What to do: Print only the lines below, from the very first to the one containing "[197,953,209,967] 6 ->", exactly as they stand. Do not print pictures.

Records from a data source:

----

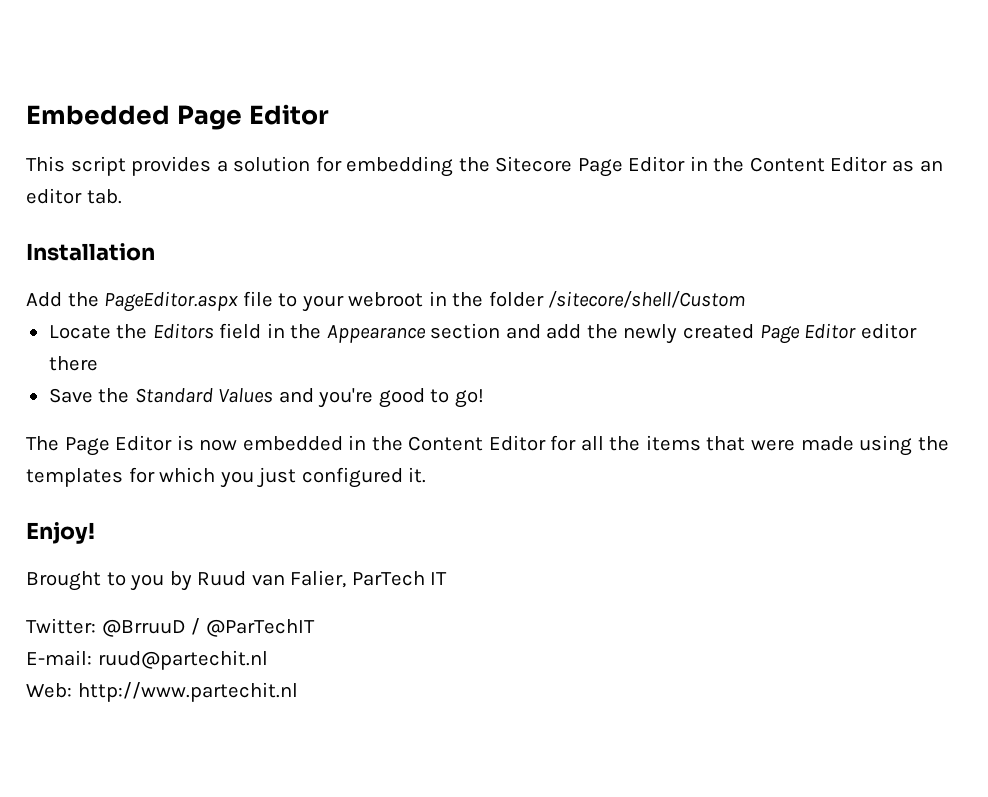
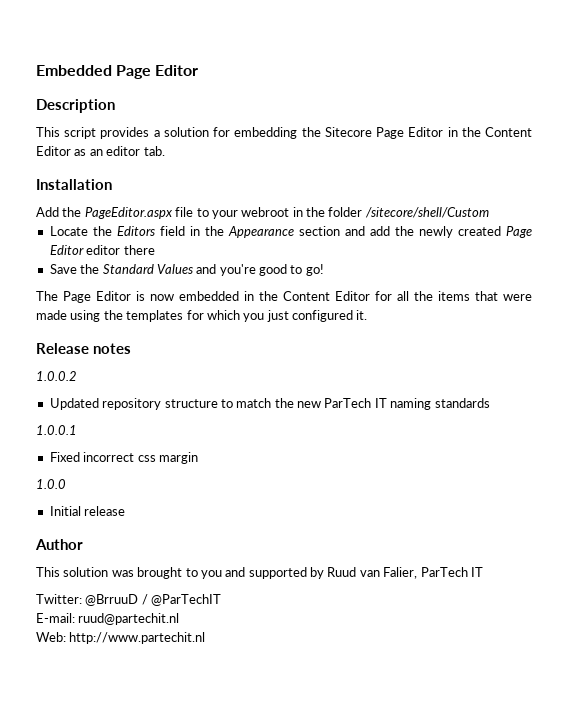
(329, 114) none -> [36,99,115,113] // Description
[26,522,95,544] [26,571,165,591] Enjoy! // Brought to you -> [36,343,131,354] [36,371,77,381] [49,398,490,410] [36,425,77,435] [49,452,198,464] [36,479,66,489] [49,506,126,516] [35,539,83,550] [36,567,307,579] Release notes // 1.0.0.2 // Updated repository structure to match the new ParTech IT naming standards // 1.0.0.1 // Fixed incorrect css margin // 1.0.0 // Initial release // Author // This solution was brought to you and supported

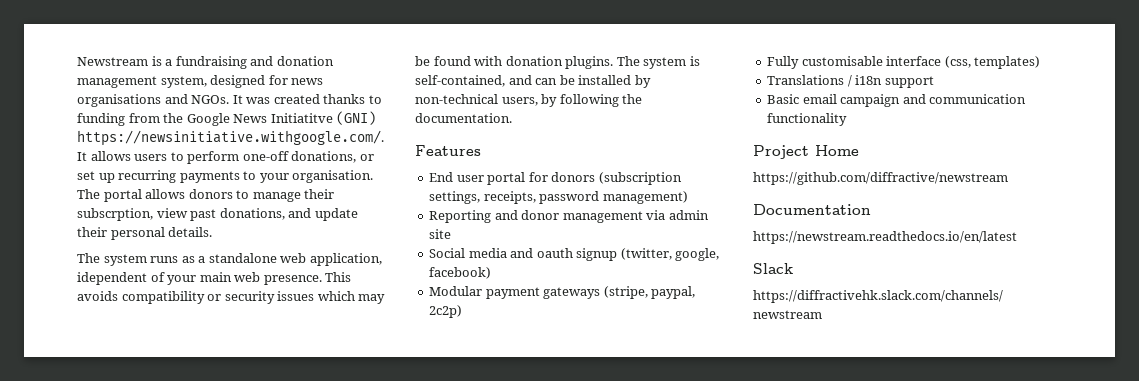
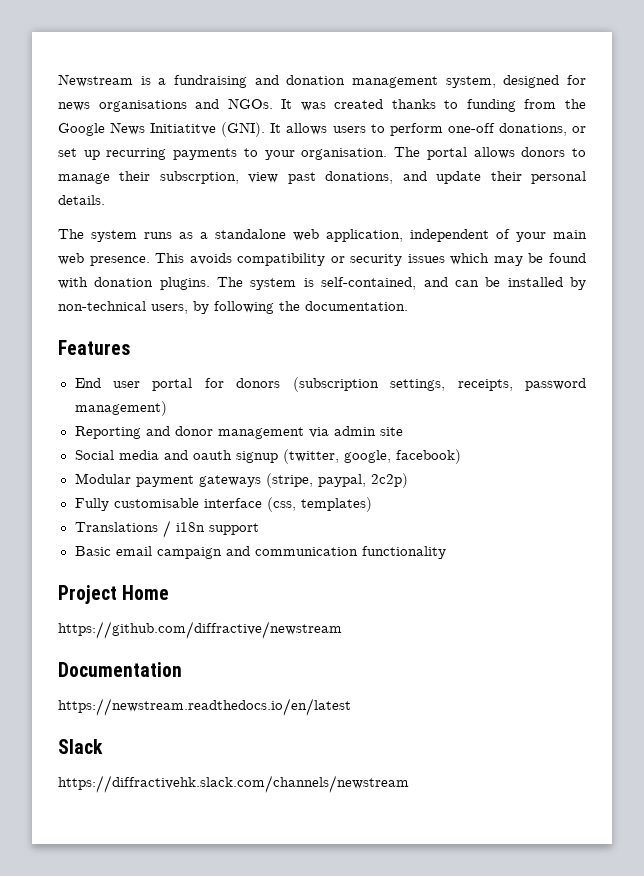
[336,111,377,125] [77,130,384,146] (GNI) https://newsinitiative.withgoogle.com/. -> [221,122,266,137] (GNI).
[77,272,147,285] idependent -> [410,229,489,242] independent

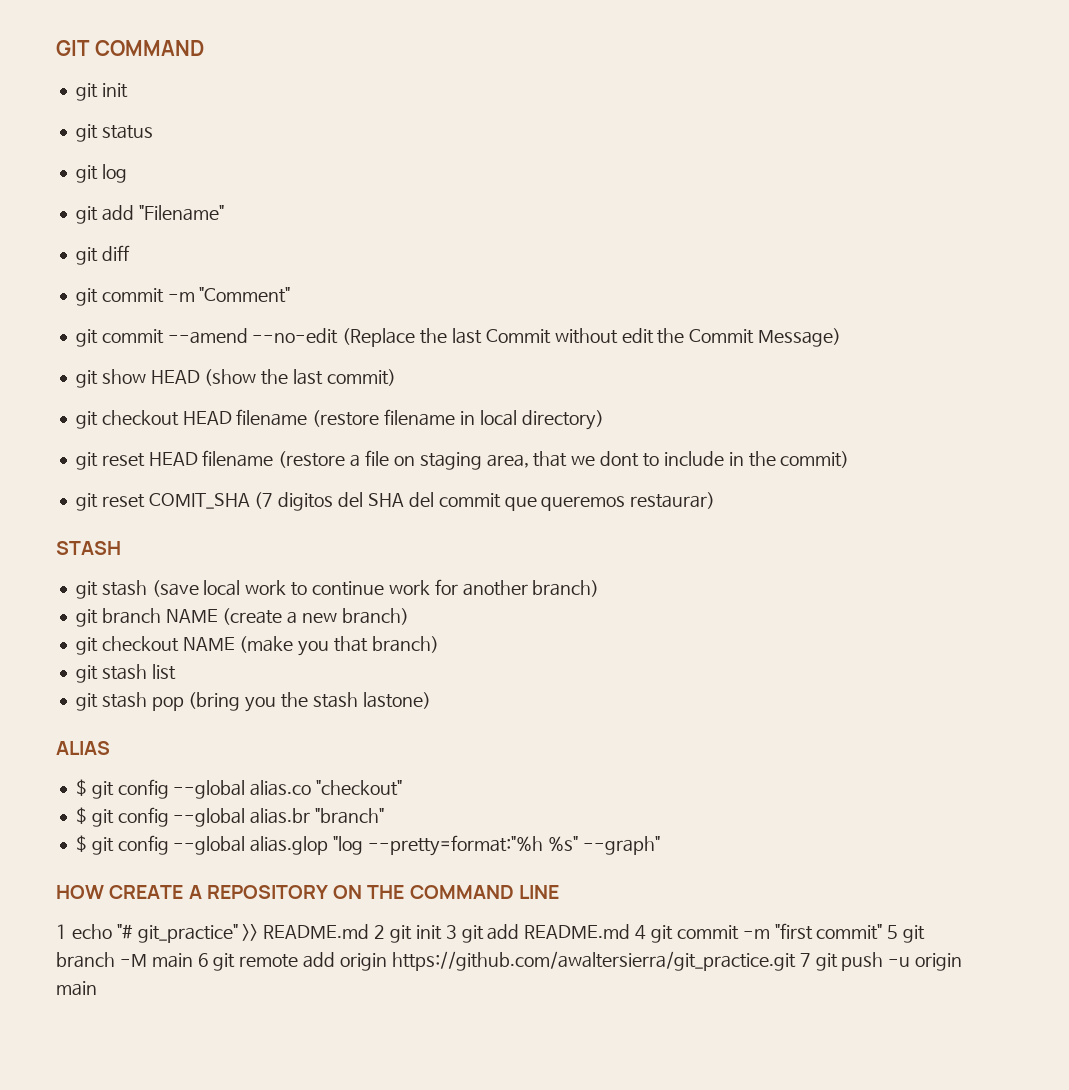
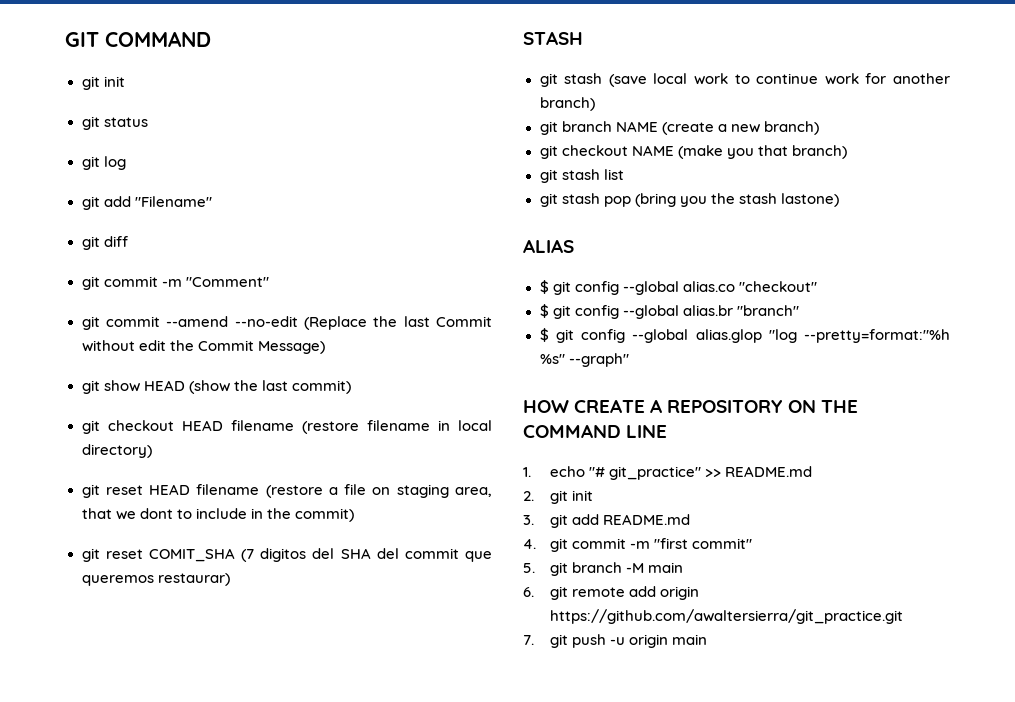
[56,924,67,939] 1 -> [523,467,531,477] 1.
[374,925,457,943] 2 git init 3 -> [523,490,594,504] [523,515,534,525] // 2. git init // 3.
[635,925,647,940] 4 -> [523,539,536,549] // 4.
[887,925,899,939] 5 -> [523,563,535,573] // 5.
[197,953,209,967] 6 -> [523,587,534,597] // 6.
[799,953,811,967] 7 -> [523,635,534,645] // 7.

----

Expected answer:
(329, 114) none -> [36,99,115,113] // Description
[26,522,95,544] [26,571,165,591] Enjoy! // Brought to you -> [36,343,131,354] [36,371,77,381] [49,398,490,410] [36,425,77,435] [49,452,198,464] [36,479,66,489] [49,506,126,516] [35,539,83,550] [36,567,307,579] Release notes // 1.0.0.2 // Updated repository structure to match the new ParTech IT naming standards // 1.0.0.1 // Fixed incorrect css margin // 1.0.0 // Initial release // Author // This solution was brought to you and supported

[336,111,377,125] [77,130,384,146] (GNI) https://newsinitiative.withgoogle.com/. -> [221,122,266,137] (GNI).
[77,272,147,285] idependent -> [410,229,489,242] independent

[56,924,67,939] 1 -> [523,467,531,477] 1.
[374,925,457,943] 2 git init 3 -> [523,490,594,504] [523,515,534,525] // 2. git init // 3.
[635,925,647,940] 4 -> [523,539,536,549] // 4.
[887,925,899,939] 5 -> [523,563,535,573] // 5.
[197,953,209,967] 6 -> [523,587,534,597] // 6.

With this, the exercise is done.